Square dots on a square grid

A good review of dithering techniques with square pixels can be found at libcaca’s site. To summarize:

  • Thresholding: Any pixel brighter than a certain value is turned white, and any darker is black. Leads to broad swaths of black and white, and loss of detail.
  • Random dithering: Threshold each pixel in the image with a different uniform random value. Leads to a noisy image, but better detail.
  • Halftoning matrices: Rather than using a random variable, compare sections of the image to a structured matrix. This gives more appropriate average tones, but has strong visual artifacts such as lines or patterns.
  • Error diffusion: As you march through the image, push any error from the current pixel to its unprocessed neighbors. This can be 1D or 2D, and is not limited to immediate neighbors. Many diffusion matrices have been invented, seeking to reduce artifacts.
  • Model-based dithering: Assume a smoothing function to relate the binary image to the original, and tweak the binary image to reduce the error. This leads to great results, but is quite slow.

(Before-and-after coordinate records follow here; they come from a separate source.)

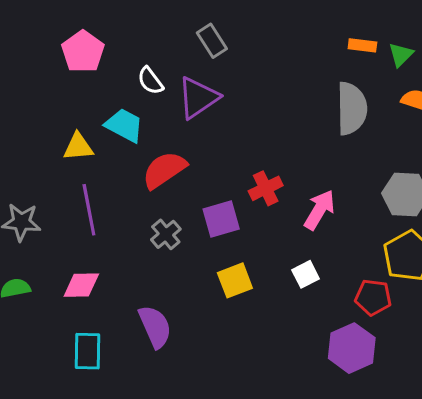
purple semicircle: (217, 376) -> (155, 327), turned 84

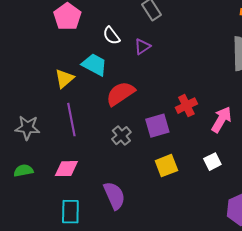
purple triangle: (198, 98) -> (142, 47), size x0.6
yellow triangle: (78, 147) -> (64, 79), turned -35

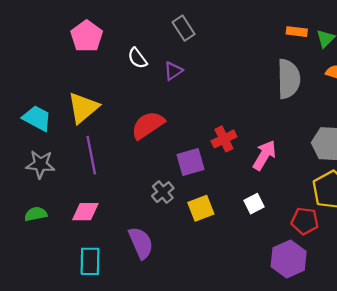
cyan trapezoid: (94, 65) -> (37, 118), moved
yellow triangle: (64, 79) -> (83, 108), size x1.4
gray cross: (121, 136) -> (163, 192), moved

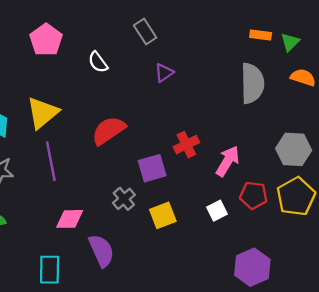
purple triangle: (173, 71) -> (164, 73), moved
pink diamond: (85, 212) -> (70, 219), moved
red pentagon: (305, 221) -> (254, 195), moved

Round dots on a square grid

It’s hard to get a pen to draw a square dot, so let’s switch to circles. Let’s assume that we want to be able to have fully black regions, so the circle needs to cover the whole square. If the square has a width of 1 unit, the circle’s radius is 1/\sqrt{2}. When a dot is drawn, it will intrude into its neighbors’ squares with an area of (\pi/2-1)/4 . If we ignore this overlap, we’ll end up with a darker output than desired.

For the error diffusion, this means that we need to carefully calculate how much ink will be visible when drawing a new dot, and compensate for the presence of neighboring dots.

Round dots on a hexagonal grid

Circles fit more naturally onto a hexagonal grid. It takes similar corrections to deal with the overlaps in the hex-grid, but they’re less drastic compared to the square grid.